The world has forgotten how to garden; no more memories of aerating soil, nourishing mulch, and hands sealing seed into it. The connection to land and the cycle of growth is a withered thing; it hangs like a desiccated husk, rustling in the wind. The only thing worse is to be gardener and find no place at which to believe anything could grow. The dirt under my fingernails is almost gone and sand won’t stick the way soil will; all hungry, happy, heaped under the thinnest line of human fiber that sinks to hold and lift and shape for the placement of the next pattern; the seed, the shape of the thing in itself.
I do not recognize the things that hunker over the ground these days. These are no soft swaying photosynthetic things; they are carnivorous, they snatch at whatever passes by and take it to themselves to suck dry and render sterile. The ground around them, it is littered with corpses; evidence of such niggardly nourishment, that which knows not how to return or restore.
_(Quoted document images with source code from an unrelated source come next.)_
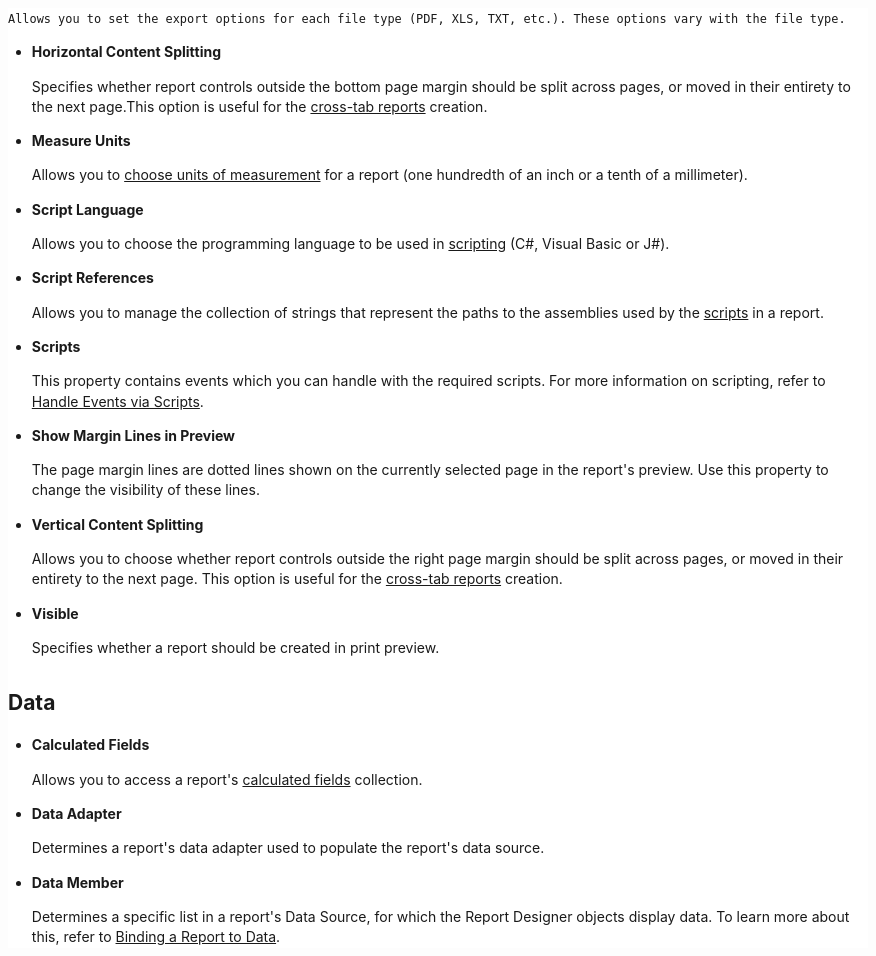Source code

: 	Allows you to set the export options for each file type (PDF, XLS, TXT, etc.). These options vary with the file type.
* **Horizontal Content Splitting**
	
	Specifies whether report controls outside the bottom page margin should be split across pages, or moved in their entirety to the next page.This option is useful for the [cross-tab reports](../../../../../interface-elements-for-desktop/articles/report-designer/report-designer-for-winforms/create-reports/report-types/cross-tab-report.md) creation.
* **Measure Units**
	
	Allows you to [choose units of measurement](../../../../../interface-elements-for-desktop/articles/report-designer/report-designer-for-winforms/create-reports/basic-operations/change-measurement-units-of-a-report.md) for a report (one hundredth of an inch or a tenth of a millimeter).
* **Script Language**
	
	Allows you to choose the programming language to be used in [scripting](../../../../../interface-elements-for-desktop/articles/report-designer/report-designer-for-winforms/create-reports/miscellaneous/handle-events-via-scripts.md) (C#, Visual Basic or J#).
* **Script References**
	
	Allows you to manage the collection of strings that represent the paths to the assemblies used by the [scripts](../../../../../interface-elements-for-desktop/articles/report-designer/report-designer-for-winforms/create-reports/miscellaneous/handle-events-via-scripts.md) in a report.
* **Scripts**
	
	This property contains events which you can handle with the required scripts. For more information on scripting, refer to [Handle Events via Scripts](../../../../../interface-elements-for-desktop/articles/report-designer/report-designer-for-winforms/create-reports/miscellaneous/handle-events-via-scripts.md).
* **Show Margin Lines in Preview**
	
	The page margin lines are dotted lines shown on the currently selected page in the  report's preview. Use this property to change the visibility of these lines.
* **Vertical Content Splitting**
	
	Allows you to choose whether report controls outside the right page margin should be split across pages, or moved in their entirety to the next page. This option is useful for the [cross-tab reports](../../../../../interface-elements-for-desktop/articles/report-designer/report-designer-for-winforms/create-reports/report-types/cross-tab-report.md) creation.
* **Visible**
	
	Specifies whether a report should be created in print preview.

## Data
* **Calculated Fields**
	
	Allows you to access a report's [calculated fields](../../../../../interface-elements-for-desktop/articles/report-designer/report-designer-for-winforms/report-editing-basics/add-calculated-fields-to-a-report.md) collection.
* **Data Adapter**
	
	Determines a report's data adapter used to populate the report's data source.
* **Data Member**
	
	Determines a specific list in a report's Data Source, for which the Report Designer objects display data. To learn more about this, refer to [Binding a Report to Data](../../../../../interface-elements-for-desktop/articles/report-designer/report-designer-for-winforms/create-reports/binding-a-report-to-data.md).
The soft and tender things get trampled, it seems. No one ever seems to know how to do more than bruise them, hold them down until they weep, use them up until nothing but rocky ground remains and then, be surprised to find it all cold and impervious and unforgiving. What should one expect to find under flowers and soft soil? What should one expect when every tender thing is uprooted and cast aside?
Only bedrock rests underneath and when found, when all else is riven from ground, when there is nothing left to nestle or nourish then, yes, such selfish things find the ends they thought only to render to others; at last, the lesson, both seen and understood. But it is too late; there is no nourishment of bedrock, no tender shoots can its stony expanse bear, the only thing pure rock such as this knows is how to refuse, resist, and rebuke. What else could you expect? Think you tunnel to the core and find only and ever greenery and endless blooms? What foolish beings, these humans; who pay no mind to what they see and are forever shocked and dismayed at the effects they enact.
Here, within the smallest terrarium, myself, I look out and see the barren, flat, and unforgiving expanse of bedrock; to the vanishing point in every direction, it stretches. I have watched every acre fall to such hands as what so gently knocks just there, upon the very door! Sweet voice and sing-song serenade, “Oh, surrender and such treasures I shall bring!” I swallow back the bile and shudder and say more stony honest in return, “I see no dirt upon your hands, I find no trace of living things upon you. I smell no scent of sweat earned in far fields nor see no flecks of grain or grass in your hair. You are not of the garden, but of that death that stretches in all directions as far as the eye can see.”
The knocking stops. It always stops. The world is not yet so empty that raising the fortified places is interesting. The booted foot-falls depart and I kneel and wish harder than ever before that The Farmer were here. He would know what to do; he always does. He is maker and master of this place; his husk is green and ribbed and his voice is rich with the Fado; his hands are grimed with soils and his skin is stained for love of dirt and growing things.
I yearn for fallow things made fertile. I wait for the plow and the planting. I dream of distant harvest; full, sweet, and tenderly taken by hands that know more than how to destroy.